Forum “Partecipazione incisiva” – Intervista a Raffaele Delvecchio

Delvecchio

Ci parli di lei…

Ho studiato diritto del lavoro con G. Giugni, con il quale mi sono laureato nel 1971; ho fatto parte del Gruppo di studio C.N.R., da lui diretto,  sulle prassi aziendali, i cui risultati sono stati pubblicati da G. Veneto, ”Contrattazione e prassi nei rapporti di lavoro”, Il Mulino, 1974; sono stato borsista della Fondazione  G. Pastore, sotto la direzione di M. Romani e V. Saba. Dal 1975 al 2013 ho lavorato come sindacalista d’impresa presso Olivetti, Confindustria, Enel, Rai, Assotelecomunicazioni, Enel, Assoelettrica: ho riassunto gli esiti di una parte di questa esperienza in Delvecchio, “La contrattazione aziendale, esperienze in Olivetti 1975-1995”, Bruno Mondadori, 2008. Ho insegnato a contratto presso le Università di Firenze , Luiss e Roma 3, presso cui tuttora insegno Storia del lavoro e delle relazioni industriali.

Il suo punto di vista sulla democrazia in azienda? 

Punto di partenza o punto d’arrivo? Un precedente interlocutore ha fatto correttamente riferimento al significato concreto del termine tedesco stimme (voce); senza alcuna pretesa scientifica, conviene ricordare il significato astratto (stimmung/spirito): l’unione delle due parole porta a comprendere il significato del verbo stimmen (accordare, anche nel senso del lessico musicale, quello che probabilmente ha ispirato C.A. Ciampi nel conio di concertazione); si capisce così perché la contrattazione sia stata intesa come prima e compiuta forma di partecipazione.  La partecipazione, per me, non è causa ma effetto di una attitudine stabilizzatrice di entrambe le parti: in questo senso è un punto di arrivo. I tanti anni passati a discutere (dai tempi della proposta Morandi del 1946) spingono i favorevoli a chiedere di imboccarne la strada con maggiore incisività. Le obiezioni che sono state rivolte nel tempo sono riassumibili nel timore di “un’eutanasia delle tensioni classiste” (P.Craveri) e la percezione della borghesia produttiva a vedersi ridotta nel mero “esercizio delle sue capacità professionali” (G. Baglioni). Se teniamo in considerazione questi poli dialettici, e la progressiva maturazione delle parti sociali nella presa di coscienza di pervenire a modelli partecipativi  , e si vuole usare il forcipe della legge, dobbiamo innanzitutto capire come armonizzare contrattazione e partecipazione ed evitare di impostare le norme in termini di potere e contro- potere.

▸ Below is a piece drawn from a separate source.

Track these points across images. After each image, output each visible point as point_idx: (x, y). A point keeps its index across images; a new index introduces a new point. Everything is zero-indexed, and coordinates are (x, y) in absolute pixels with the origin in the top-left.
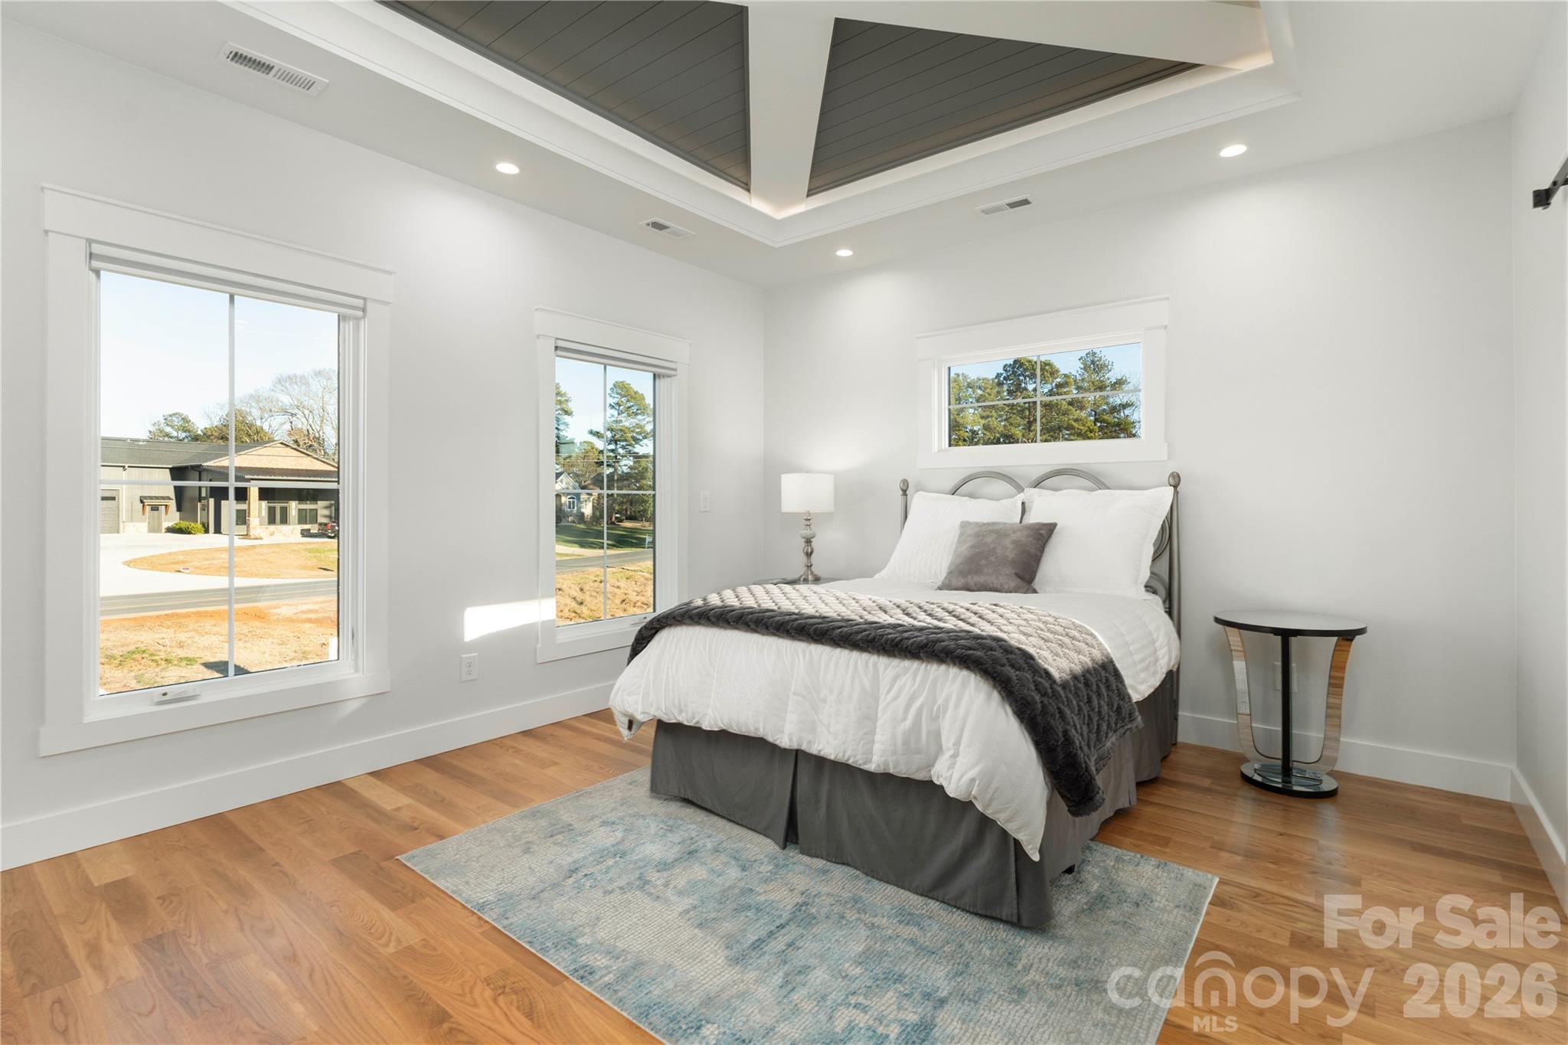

Quali strategie ritiene prioritarie nel contesto italiano e quali i vantaggi socio-economici di una maggior partecipazione dei lavoratori nella creazione e distribuzione meritocratica del valore aziendale?

Quel che ho detto nella seconda risposta riguarda anche la risposta concernente gli strumenti retributivi (volutamente al plurale) evocati nella domanda. Sono necessari più istituti, individuali e collettivi, correlati con la produttività e con la redditività (quindi in questo modo elenco almeno quattro tipi), che riflettono la relazione del lavoratore con i colleghi (il rapporto  verticale, capo/subordinato, è meno complicato e decisivo di quello orizzontale specialmente per le nuove leve). Prima distinguere e poi unire: è preferibile cioè, non disporre di un istituto retributivo onnicomprensivo, ma di considerare la retribuzione come un insieme di tanti spicchi, ciascuno con la propria funzione.